The officials were arrested with others in the dawn raid by Swiss police acting on an indictment by the U.S. Justice Department which, according to United States Attorney General Loretta E. Lynch, “alleges corruption that is rampant, systemic, and deep-rooted both abroad and here in the United States.”
All were in Switzerland as they were due to attend FIFA’s annual general meeting on Friday at which Sepp Blatter is expected to be elected to a fifth term as President of the scandal-plagued organisation. Blatter was not arrested but CNN reports that he was among those investigated in part of the probe which officials say is ongoing. The Guardian reports that up to 15 officials remain under investigation worldwide.
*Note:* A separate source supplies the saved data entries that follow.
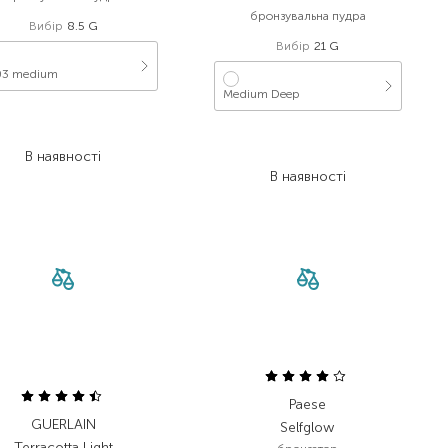
бронзувальна пудра
Вибір
8.5 G
Вибір
21 G
3 medium
Medium Deep
3 091,00
₴
2 318,30
₴
3 370,00
₴
В наявності
1 988,30
₴
В наявності
Paese
GUERLAIN
Selfglow
Terracotta Light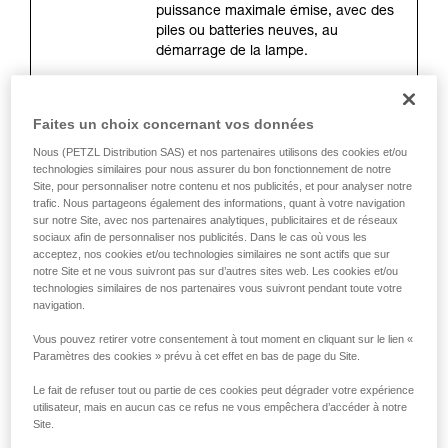
de la reproduire en autonomie.
puissance maximale émise, avec des
Nous donnons des exemples de techniques
piles ou batteries neuves, au
liées à votre activité. Il peut en exister d’autres
démarrage de la lampe.
que nous ne décrivons pas ici.
La distance d’éclairage (mètres)
Faites un choix concernant vos données
Il s’agit de la distance maximale entre
Nous (PETZL Distribution SAS) et nos partenaires utilisons des cookies et/ou
la lampe et l’endroit où il ne reste que
technologies similaires pour nous assurer du bon fonctionnement de notre
0,25 lux d’éclairement. La mesure est
Site, pour personnaliser notre contenu et nos publicités, et pour analyser notre
faite à l’allumage avec des piles ou
trafic. Nous partageons également des informations, quant à votre navigation
batteries neuves. La distance
sur notre Site, avec nos partenaires analytiques, publicitaires et de réseaux
d’éclairage dépend directement de la
sociaux afin de personnaliser nos publicités. Dans le cas où vous les
acceptez, nos cookies et/ou technologies similaires ne sont actifs que sur
puissance d’éclairage, mais surtout
notre Site et ne vous suivront pas sur d’autres sites web. Les cookies et/ou
de la forme du faisceau.
technologies similaires de nos partenaires vous suivront pendant toute votre
navigation.
Vous pouvez retirer votre consentement à tout moment en cliquant sur le lien «
L’autonomie (heures)
Paramètres des cookies » prévu à cet effet en bas de page du Site.
Elle correspond à la durée pendant
laquelle l’éclairage est optimal. Elle
Le fait de refuser tout ou partie de ces cookies peut dégrader votre expérience
se mesure à partir de 30 secondes
utilisateur, mais en aucun cas ce refus ne vous empêchera d’accéder à notre
après l’allumage de la lampe jusqu’à
Site.
ce que la lampe atteigne 10 % de la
Those arrested following the three year FBI investigation into racketeering, wire fraud and money laundering conspiracy include:
Jeffrey Webb – president of the Confederation for North, Central America and Caribbean Association Football (CONCACAF)
Jack Warner – Webb’s predecessor and former FIFA vice-president
Eugenio Figueredo – president of South American football governing body Conmebol, Uruguayan Association football executive and former footballer
Eduardo Li – president of the Costa Rican football federation, was due to join FIFA’s executive committee on Friday
José Maria Marin – ex-president of the Brazilian Football Confederation and member of FIFA’s club committee
Julio Rocha – a FIFA development officer;
Rafael Esquivel – president of the Venezuelan Football Federation
Nicolás Leoz – the former South American football president.
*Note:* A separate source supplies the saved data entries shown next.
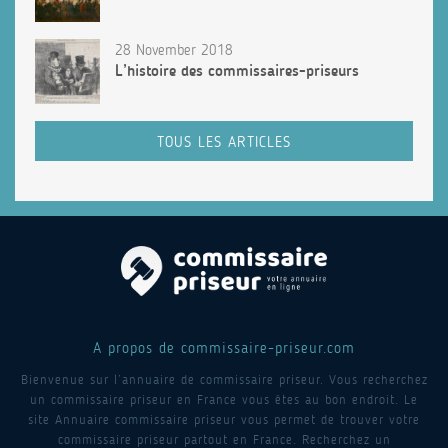
28 November 2018
L’histoire des commissaires-priseurs
TOUS LES ARTICLES
A propos de commissaire-priseur.com
Bienvenue sur l’annuaire de commissaire priseur. Vous recherchez
un commissaire priseur en France vous êtes au bon endroit. Le
site Annuaire commissaire priseur vous permet de trouver votre
commissaire priseur partout en France. Recherchez un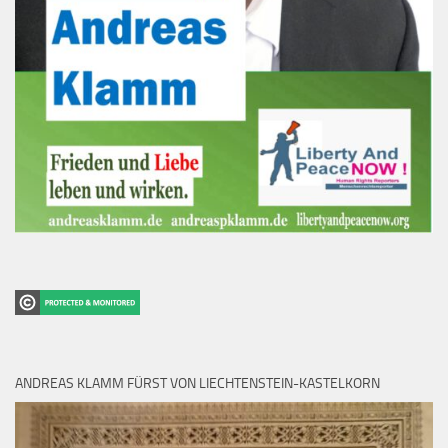
ANDREAS KLAMM FÜRST VON LIECHTENSTEIN-KASTELKORN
Charges are also being brought against several sports-marketing executives alleged to have been making payments to FIFA officials and those of certain FIFA sub-organisations in return for media, marketing and sponsorship rights for Latin American football tournaments. Several officials have already pleaded guilty, including Chuck Blazer, former General Secretary of CONCACAF and member of FIFA’s executive committee.
CNN reports that Blazer, the man credited with soccer’s growing succes in the US, has been cooperating with authorities after being approached in relation to unpaid tax due on commissions received during his time as head of CONCACAF.
“We’re struck by just how long this went on for and how it touched nearly every part of what FIFA did,” said a law enforcement official told The New York Times, “it just seemed to permeate every element of the federation and was just their way of doing business. It seems like this corruption was institutionalised.”
In a further body blow to FIFA, several hours after the US indictment was disclosed the Swiss Attorney-General revealed that Swiss authorities have launched investigations “against persons unknown on suspicion of criminal mismanagement and of money laundering in connection with the allocation of the 2018 and 2022 football World Cups.”